A cheap new smartphone attachment may help to bring improved vision care to more Americans with the greater use of telemedicine.

“Think Instagram for the eye,” Stanford University professor of ophthalmology Robert Chang said in a statement describing the new invention. Chang and his colleague David Myung, a research physician, say a moment of "eureka!" sparked the development project. Although high-quality cellphone cameras are now ubiquitous throughout the country, most primary care doctors and emergency room staff lack high-quality imaging capability. Typically, ophthalmologists spend tens of thousands of dollars on specialty equipment requiring expensive training to operate.

"Adapting smartphones for the eye has the potential to revolutionize the delivery of eye care — in particular, to provide it in places where it's less accessible," Myung said. Whether during a long emergency room wait or during a routine doctor’s visit, patients may receive specialist vision care more commonly with the new technology. "A picture is truly worth a thousand words," Myung said. "Imagine a car accident victim arriving in the emergency department with an eye injury resulting in a hyphema — blood inside the front of her eye.”

Today, an emergency room doctor might record the sight in the patient’s electronic record with words alone. However, the smartphone changes all that. “Smartphones today not only have the camera resolution to supplement those words with a high-resolution photo, but also the data-transfer capability to upload that photo securely to the medical record in a matter of seconds,” Myung said.

In developing the product, Myung first tried some off-the-shelf solutions including an adapter that attaches a smartphone to a slit lamp, a microscope used to photograph the eye.
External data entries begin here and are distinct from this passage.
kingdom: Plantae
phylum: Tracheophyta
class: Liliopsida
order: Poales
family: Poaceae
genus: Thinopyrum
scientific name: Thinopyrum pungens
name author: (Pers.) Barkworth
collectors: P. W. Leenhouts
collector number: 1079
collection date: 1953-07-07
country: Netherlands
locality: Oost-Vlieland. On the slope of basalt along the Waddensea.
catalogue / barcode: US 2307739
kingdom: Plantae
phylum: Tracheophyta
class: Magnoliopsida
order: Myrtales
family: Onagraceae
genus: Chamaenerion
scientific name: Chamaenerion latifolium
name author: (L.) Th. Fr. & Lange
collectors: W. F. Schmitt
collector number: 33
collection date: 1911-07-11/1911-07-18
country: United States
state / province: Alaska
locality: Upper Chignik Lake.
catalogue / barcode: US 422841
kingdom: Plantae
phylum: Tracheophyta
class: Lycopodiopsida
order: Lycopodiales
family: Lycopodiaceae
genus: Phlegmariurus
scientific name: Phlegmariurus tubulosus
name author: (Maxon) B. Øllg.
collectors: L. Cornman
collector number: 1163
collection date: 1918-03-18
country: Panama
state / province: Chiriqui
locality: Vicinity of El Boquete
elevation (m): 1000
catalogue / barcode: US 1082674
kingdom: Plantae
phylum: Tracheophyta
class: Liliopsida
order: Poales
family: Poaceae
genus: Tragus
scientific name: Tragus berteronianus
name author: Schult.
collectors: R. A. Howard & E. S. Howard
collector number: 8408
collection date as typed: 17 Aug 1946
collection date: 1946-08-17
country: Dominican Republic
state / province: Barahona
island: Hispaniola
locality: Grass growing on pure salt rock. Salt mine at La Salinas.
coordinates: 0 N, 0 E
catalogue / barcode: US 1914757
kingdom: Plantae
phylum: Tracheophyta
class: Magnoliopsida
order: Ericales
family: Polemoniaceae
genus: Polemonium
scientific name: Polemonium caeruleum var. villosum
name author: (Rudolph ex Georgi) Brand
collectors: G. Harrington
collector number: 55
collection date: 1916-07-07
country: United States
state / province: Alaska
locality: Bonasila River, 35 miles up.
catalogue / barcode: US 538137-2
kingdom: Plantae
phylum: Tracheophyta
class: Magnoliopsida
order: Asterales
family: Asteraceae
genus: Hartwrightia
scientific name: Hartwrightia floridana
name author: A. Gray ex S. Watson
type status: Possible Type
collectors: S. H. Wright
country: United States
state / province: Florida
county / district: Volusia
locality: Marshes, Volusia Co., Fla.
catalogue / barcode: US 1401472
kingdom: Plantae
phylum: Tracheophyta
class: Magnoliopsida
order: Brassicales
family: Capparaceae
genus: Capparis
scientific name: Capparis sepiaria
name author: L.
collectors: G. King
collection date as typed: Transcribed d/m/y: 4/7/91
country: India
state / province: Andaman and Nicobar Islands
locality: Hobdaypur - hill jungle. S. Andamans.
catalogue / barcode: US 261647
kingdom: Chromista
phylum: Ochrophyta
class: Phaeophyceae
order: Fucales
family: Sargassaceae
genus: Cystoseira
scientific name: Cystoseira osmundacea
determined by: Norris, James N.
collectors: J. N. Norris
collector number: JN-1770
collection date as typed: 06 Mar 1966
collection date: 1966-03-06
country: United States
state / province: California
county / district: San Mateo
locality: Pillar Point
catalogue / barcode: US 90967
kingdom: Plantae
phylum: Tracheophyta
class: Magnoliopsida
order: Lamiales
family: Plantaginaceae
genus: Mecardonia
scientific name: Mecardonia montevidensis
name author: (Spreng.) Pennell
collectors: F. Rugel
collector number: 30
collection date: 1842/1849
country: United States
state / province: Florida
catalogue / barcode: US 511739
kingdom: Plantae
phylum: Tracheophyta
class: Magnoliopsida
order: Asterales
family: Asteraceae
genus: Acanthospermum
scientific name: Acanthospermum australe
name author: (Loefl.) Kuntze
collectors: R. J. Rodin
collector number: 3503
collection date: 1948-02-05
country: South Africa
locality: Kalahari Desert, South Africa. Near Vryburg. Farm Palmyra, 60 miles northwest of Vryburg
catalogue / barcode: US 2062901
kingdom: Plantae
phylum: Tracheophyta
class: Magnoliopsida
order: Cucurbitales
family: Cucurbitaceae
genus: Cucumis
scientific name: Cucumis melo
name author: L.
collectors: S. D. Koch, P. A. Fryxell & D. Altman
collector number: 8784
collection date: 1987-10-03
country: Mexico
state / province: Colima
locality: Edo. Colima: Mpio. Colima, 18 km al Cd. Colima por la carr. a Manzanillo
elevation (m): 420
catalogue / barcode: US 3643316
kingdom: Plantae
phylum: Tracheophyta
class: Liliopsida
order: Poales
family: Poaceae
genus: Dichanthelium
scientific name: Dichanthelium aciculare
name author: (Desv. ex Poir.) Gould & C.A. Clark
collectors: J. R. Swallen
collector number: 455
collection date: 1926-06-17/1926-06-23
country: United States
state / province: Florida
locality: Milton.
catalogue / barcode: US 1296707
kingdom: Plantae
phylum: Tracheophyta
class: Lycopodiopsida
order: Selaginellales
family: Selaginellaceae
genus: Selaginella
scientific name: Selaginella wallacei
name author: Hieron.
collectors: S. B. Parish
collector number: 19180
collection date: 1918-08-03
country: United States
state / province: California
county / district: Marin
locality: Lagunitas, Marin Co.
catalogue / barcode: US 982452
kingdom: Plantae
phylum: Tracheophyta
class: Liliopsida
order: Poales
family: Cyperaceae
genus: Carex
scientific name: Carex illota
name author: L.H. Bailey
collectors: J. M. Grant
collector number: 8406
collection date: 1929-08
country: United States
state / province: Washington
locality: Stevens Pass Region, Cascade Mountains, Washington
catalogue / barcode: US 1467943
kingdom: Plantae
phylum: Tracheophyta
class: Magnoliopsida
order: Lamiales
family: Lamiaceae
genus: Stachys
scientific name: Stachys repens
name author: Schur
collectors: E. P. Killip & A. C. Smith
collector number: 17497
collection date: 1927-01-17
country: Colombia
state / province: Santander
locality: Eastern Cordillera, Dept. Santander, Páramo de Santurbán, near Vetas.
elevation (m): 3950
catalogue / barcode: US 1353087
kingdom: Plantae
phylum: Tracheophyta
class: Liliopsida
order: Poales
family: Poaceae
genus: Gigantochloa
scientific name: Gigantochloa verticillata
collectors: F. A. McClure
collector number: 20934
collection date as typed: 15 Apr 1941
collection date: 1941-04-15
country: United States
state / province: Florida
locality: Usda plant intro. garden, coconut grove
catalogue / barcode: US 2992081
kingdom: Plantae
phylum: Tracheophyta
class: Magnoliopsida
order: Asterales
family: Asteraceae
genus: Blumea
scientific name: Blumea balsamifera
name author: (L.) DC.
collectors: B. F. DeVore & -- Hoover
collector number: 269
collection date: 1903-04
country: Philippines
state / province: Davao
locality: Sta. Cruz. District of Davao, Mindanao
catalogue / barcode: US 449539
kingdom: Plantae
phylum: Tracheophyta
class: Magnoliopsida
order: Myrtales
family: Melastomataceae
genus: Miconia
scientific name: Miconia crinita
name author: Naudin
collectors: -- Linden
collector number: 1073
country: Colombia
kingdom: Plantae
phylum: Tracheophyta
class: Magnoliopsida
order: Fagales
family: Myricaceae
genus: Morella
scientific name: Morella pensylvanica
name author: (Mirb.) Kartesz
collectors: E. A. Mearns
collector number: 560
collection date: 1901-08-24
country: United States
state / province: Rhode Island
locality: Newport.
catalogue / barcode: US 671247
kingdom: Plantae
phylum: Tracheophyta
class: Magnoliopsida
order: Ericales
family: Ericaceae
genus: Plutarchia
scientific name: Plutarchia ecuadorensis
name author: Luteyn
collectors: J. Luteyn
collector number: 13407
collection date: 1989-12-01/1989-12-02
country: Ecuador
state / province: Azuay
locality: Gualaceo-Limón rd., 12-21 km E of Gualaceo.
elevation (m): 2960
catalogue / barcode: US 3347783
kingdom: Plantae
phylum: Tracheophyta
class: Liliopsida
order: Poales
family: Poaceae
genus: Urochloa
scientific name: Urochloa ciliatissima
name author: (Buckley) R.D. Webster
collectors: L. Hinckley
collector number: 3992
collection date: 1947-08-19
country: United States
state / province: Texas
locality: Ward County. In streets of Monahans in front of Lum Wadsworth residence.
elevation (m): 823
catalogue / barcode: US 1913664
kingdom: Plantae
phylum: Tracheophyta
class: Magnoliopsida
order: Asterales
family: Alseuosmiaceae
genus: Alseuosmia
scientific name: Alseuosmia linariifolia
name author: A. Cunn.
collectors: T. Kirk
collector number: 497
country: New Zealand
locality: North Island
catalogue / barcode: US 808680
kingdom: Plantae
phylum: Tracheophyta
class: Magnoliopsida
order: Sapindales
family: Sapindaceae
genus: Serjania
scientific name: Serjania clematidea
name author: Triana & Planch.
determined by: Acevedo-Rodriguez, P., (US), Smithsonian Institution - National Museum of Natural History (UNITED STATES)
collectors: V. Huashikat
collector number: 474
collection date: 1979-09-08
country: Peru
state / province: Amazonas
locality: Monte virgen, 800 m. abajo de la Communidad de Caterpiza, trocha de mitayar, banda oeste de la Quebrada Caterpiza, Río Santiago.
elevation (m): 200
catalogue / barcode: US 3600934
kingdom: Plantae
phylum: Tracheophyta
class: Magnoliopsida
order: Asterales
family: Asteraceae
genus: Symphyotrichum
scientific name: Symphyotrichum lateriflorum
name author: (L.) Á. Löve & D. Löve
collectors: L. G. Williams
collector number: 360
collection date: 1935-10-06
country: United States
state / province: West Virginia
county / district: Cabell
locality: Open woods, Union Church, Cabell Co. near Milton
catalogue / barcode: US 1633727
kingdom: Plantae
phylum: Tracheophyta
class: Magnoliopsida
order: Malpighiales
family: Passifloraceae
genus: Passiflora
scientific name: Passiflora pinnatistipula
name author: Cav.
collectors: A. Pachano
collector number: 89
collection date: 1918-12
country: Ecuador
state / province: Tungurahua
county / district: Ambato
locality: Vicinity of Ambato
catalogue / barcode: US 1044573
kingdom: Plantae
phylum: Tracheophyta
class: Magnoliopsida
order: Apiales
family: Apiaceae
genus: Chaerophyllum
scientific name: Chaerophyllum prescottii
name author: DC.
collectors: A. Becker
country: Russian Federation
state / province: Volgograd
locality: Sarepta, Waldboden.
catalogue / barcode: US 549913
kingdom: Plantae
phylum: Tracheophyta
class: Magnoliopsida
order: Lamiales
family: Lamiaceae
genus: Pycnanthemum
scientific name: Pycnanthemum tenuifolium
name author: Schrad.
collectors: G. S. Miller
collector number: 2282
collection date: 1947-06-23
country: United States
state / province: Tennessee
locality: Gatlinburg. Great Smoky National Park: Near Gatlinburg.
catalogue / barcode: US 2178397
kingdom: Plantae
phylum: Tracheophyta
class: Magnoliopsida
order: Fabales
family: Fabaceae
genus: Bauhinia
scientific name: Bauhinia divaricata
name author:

Yet even these commercially designed “solutions” failed to provide a quick and convenient workflow for clinicians checking eye health. Moreover, they wanted something any clinician might use with minimal training.

"I started entertaining the idea of a pocket-sized adapter that makes the phone do most of the heavy lifting," Myung said. "It took some time to figure out how to mount the lens and lighting elements to the phone in an efficient yet effective way.”

After assembling an initial prototype with cheap parts bought online, Myung found photographing the front of the eye a snap — which still left him with a challenge. "Taking a photo of the retina is harder because you need to focus light through the pupil to reach inside the eye," he said. But by using optics theory, the researcher eventually got distance and lighting right for the perfect retina — so easy, it could be a “selfie.”

Now, the Stanford research team is seeking regulatory approval for the device, which costs $90.